_Work task A_
In the text on solar power's drawbacks, recast the paragraph beginning "In addition, CFACT indicated" as a short bulleted list that keeps its main facts.
_Work task B_
Extend the text on solar power's drawbacks by writing the next paragraph, picking up after its final sentence.

_Excerpted text_

The cost for solar energy installation continues to drop and many believe the industry no longer should be subsidized, yet there are arguments that solar power is inefficient compared to fossil fuels.
While solar is considered a free energy source, its reliability has been questioned.
An article published on YouMatter discussed efficiency of solar cell panels, indicating typical panels only operate at approximately 22% efficiency. The best cell panels can reach 26.7% efficiency. Research is now trying to design solar panels that have more efficient sunlight conductors, the article stated, to they can concern a higher amount of sunlight into electric.
Aside from typical panels only operating at 22%, when solar panels are dirtied they do not output as much energy. In fact, their output could be diminished by nearly 20% if dust is on the panels, CFACT indicated.
"The average lifespan of a solar panel is about 20 years, but high temperatures (as in the Mojave Desert) can accelerate the aging process for solar cells, and snow, dust and other natural events (tornadoes, earthquakes), can cause material fatigue on the surface and in the internal electric circuits – gradually reducing the panel’s power output," CFACT's report stated.
In addition, CFACT indicated that solar panels generate more toxic waste than nuclear power plants--generating 300 times more toxic waste per unit. The solar panels also are made of lead and other toxic chemicals and over time rain can wash the toxins out of the solar modules.
While solar energy has become cheaper to install, they are actually making electricity pricier. Forbes reported that Germany, which expanded its solar and wind energy from 2006 to 1017 saw its energy costs rise by 51%. California also built up its solar energy infrastructure and energy costs in that state have risen 24%.

_Material supplied_
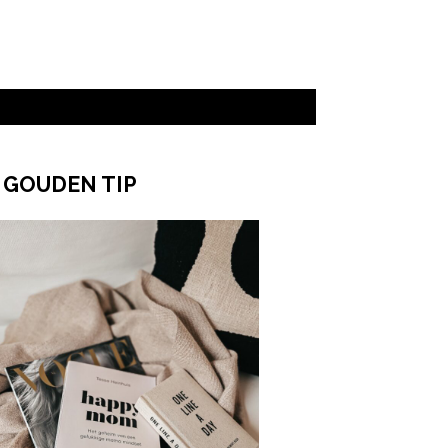
 GOUDEN TIP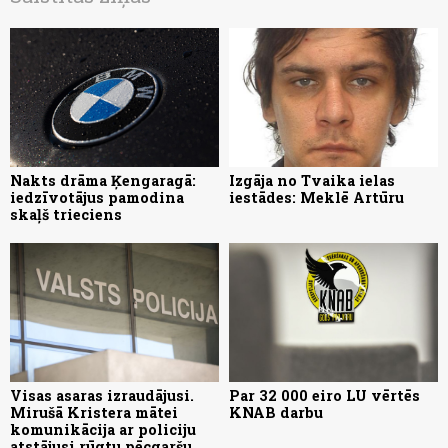
Nakts drāma Ķengaragā:
Izgāja no Tvaika ielas
iedzīvotājus pamodina
iestādes: Meklē Artūru
skaļš trieciens
Visas asaras izraudājusi.
Par 32 000 eiro LU vērtēs
Mirušā Kristera mātei
KNAB darbu
komunikācija ar policiju
atstājusi rūgtu pēcgaršu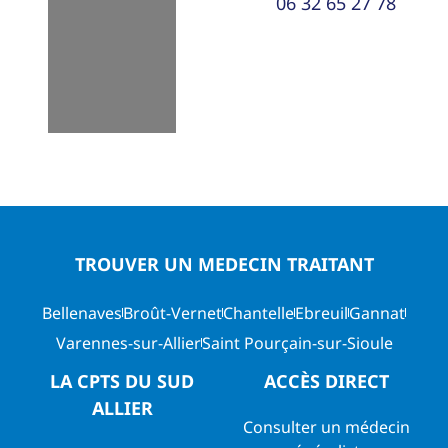
06 32 65 27 78
TROUVER UN MEDECIN TRAITANT
Bellenaves
Broût-Vernet
Chantelle
Ebreuil
Gannat
Varennes-sur-Allier
Saint Pourçain-sur-Sioule
LA CPTS DU SUD
ACCÈS DIRECT
ALLIER
Consulter un médecin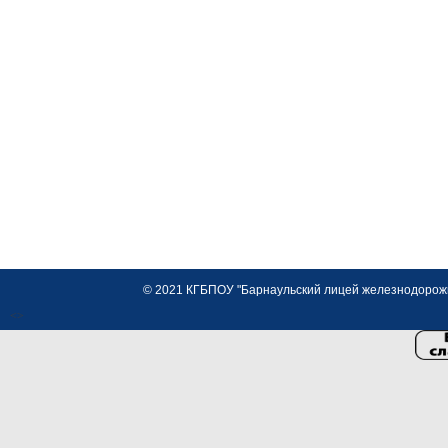
© 2021 КГБПОУ "Барнаульский лицей железнодорожно
<>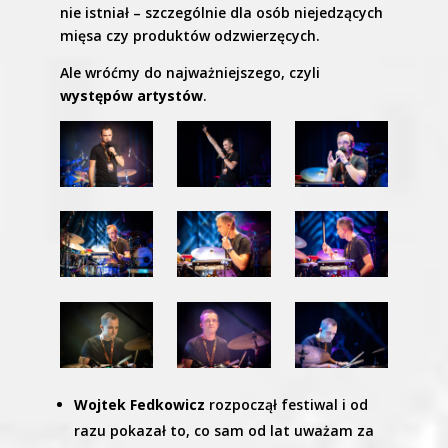
nie istniał – szczególnie dla osób niejedzących
mięsa czy produktów odzwierzęcych.
Ale wróćmy do najważniejszego, czyli
występów artystów
.
Wojtek Fedkowicz
rozpoczął festiwal i od
razu pokazał to, co sam od lat uważam za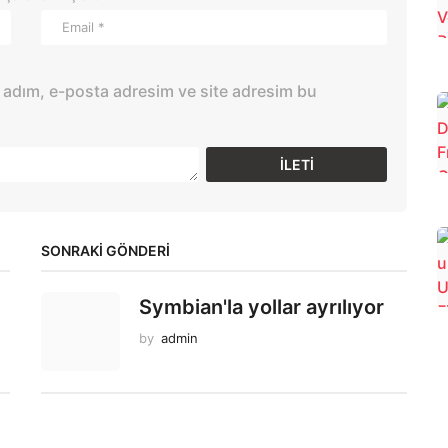
 adım, e-posta adresim ve site adresim bu
SONRAKİ GÖNDERİ
Symbian'la yollar ayrılıyor
by
admin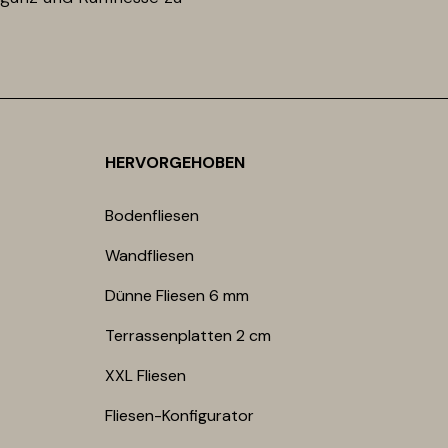
HERVORGEHOBEN
Bodenfliesen​
Wandfliesen
Dünne Fliesen 6 mm​
Terrassenplatten 2 cm
XXL Fliesen
Fliesen-Konfigurator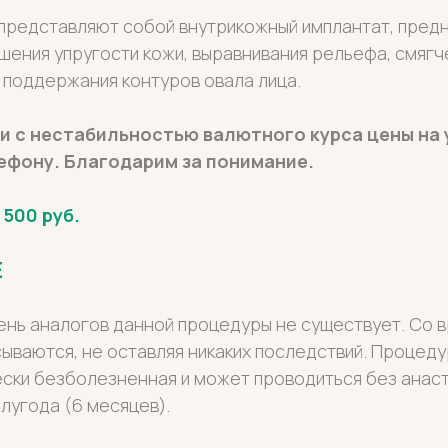
 представляют собой внутрикожный имплантат, пред
шения упругости кожи, выравнивания рельефа, смягч
 поддержания контуров овала лица.
зи с нестабильностью валютного курса цены на
ефону. Благодарим за понимание.
 500 руб.
Е
ень аналогов данной процедуры не существует. Со 
ываются, не оставляя никаких последствий. Процед
ски безболезненная и может проводиться без анас
лугода (6 месяцев).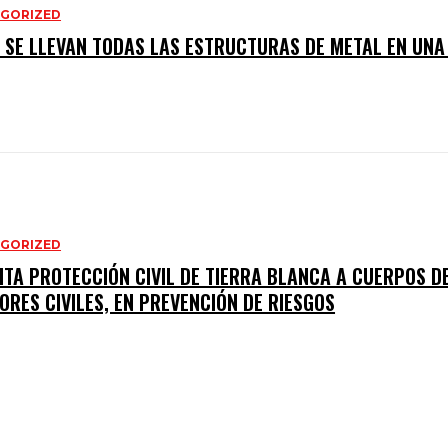
GORIZED
 SE LLEVAN TODAS LAS ESTRUCTURAS DE METAL EN UN
GORIZED
ITA PROTECCIÓN CIVIL DE TIERRA BLANCA A CUERPOS D
ORES CIVILES, EN PREVENCIÓN DE RIESGOS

_Task response A_
- CFACT reports that solar panels generate 300 times more toxic waste per unit than nuclear power plants.
- The panels are made of lead and other toxic chemicals.
- Over time, rain can wash these toxins out of the solar modules.

_Task response B_
Forbes pointed out that it's the renewables unreliability that makes prices higher. Solar and wind do not produce enough energy when people need it, and produce too much when there is not a need. Therefore, they both require another form of power that's reliable when it is needed. Therefore, as Forbes pointed out, Germany, California and Denmark which are heavily dependent on solar and wind must pay their neighbors to take energy if they product too much.
One analyst said that Texas encourages wind and solar investments by offering rewards for production and investment tax credits. Charles McConnell, executive director of the Center for Carbon Management in Energy and Sustainability at the University of Houston, told the Houston Republic that the reward for production and investment tax credits allows investors to fund renewable expansions with a quick return on the financial backing. He said that to get tax credits, producers using renewables can offer their electricity at a loss and even pay for their electricity to be utilized during high-production times to guarantee they get tax credits. This has caused economic problems for some companies.